Dokumentabschnitt:
Oben halten, unten punkten. So lautet das Rezept, nach dem eine ausgeglichen besetzte Mannschaft wie die deutsche auch gegen Top-Teams Zählbares holen kann. Damit das Rezept aufgeht, bedarf es eines entscheidenden Utensils. Und ausgerechnet das war den Deutschen während der dritten Runde der Europameisterschaft abhanden gekommen.

Liviu Dieter Nisipeanu und Elisabeth Pähtz, jeweils mit Schwarz gegen die Weltklassegroßmeister Shakh Mamedyarov und Aleksandra Goryachkina, kamen gar nicht erst dazu, Beton anzumischen. An beiden Spitzenbrettern lief die Eröffnung nicht gut, beide mussten früh improvisieren. Bei Nisipeanu sah es eine Zeit lang aus, als würde er trotzdem auf Touren kommen, Gegenspiel finden und seinerseits den einen oder anderen Stich setzen, bevor sich die Dinge dann doch zu Gunsten des einstigen WM-Kandidaten wendeten. Elisabeth Pähtz hingegen konnte eine glatte Niederlage nicht verhindern.

Erfasste Daten:
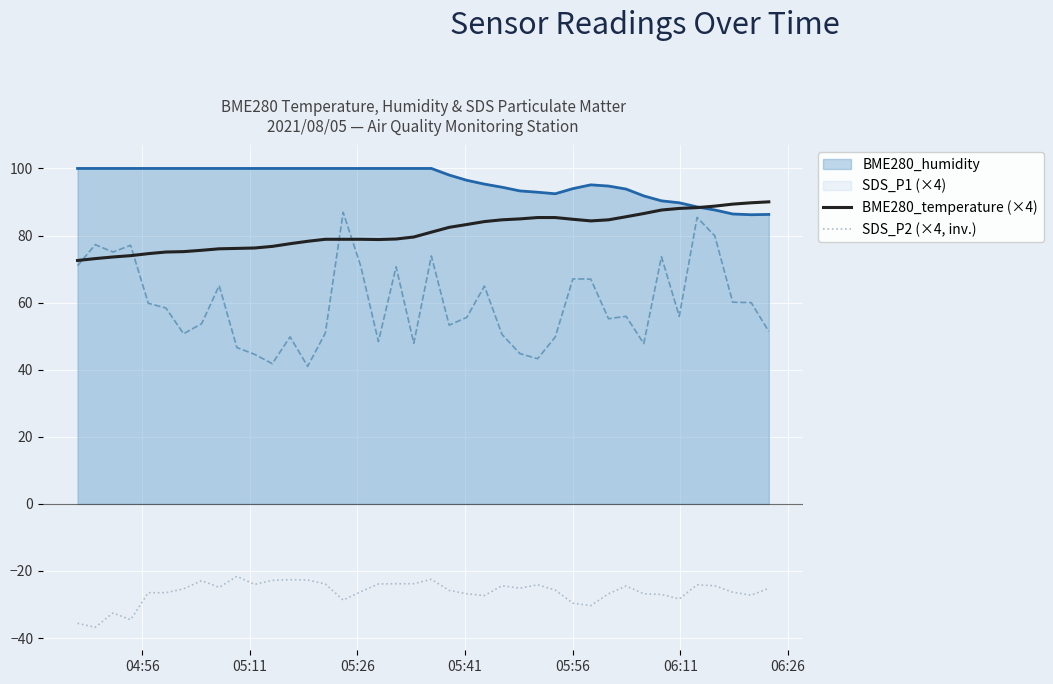

List the series in order of their peak value, highest first.

BME280_humidity, BME280_temperature (×4), SDS_P1 (×4), SDS_P2 (×4, inv.)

Details zur Aufgabe: Kannst du aus dem Bericht über die Schach-Europameisterschaft die Stelle beginnend mit „Oben halten, unten“ und weiter bis einschließlich „Europameisterschaft abhanden gekommen.“ wortgetreu herausschreiben?

Lösung der Aufgabe:
Oben halten, unten punkten. So lautet das Rezept, nach dem eine ausgeglichen besetzte Mannschaft wie die deutsche auch gegen Top-Teams Zählbares holen kann. Damit das Rezept aufgeht, bedarf es eines entscheidenden Utensils. Und ausgerechnet das war den Deutschen während der dritten Runde der Europameisterschaft abhanden gekommen.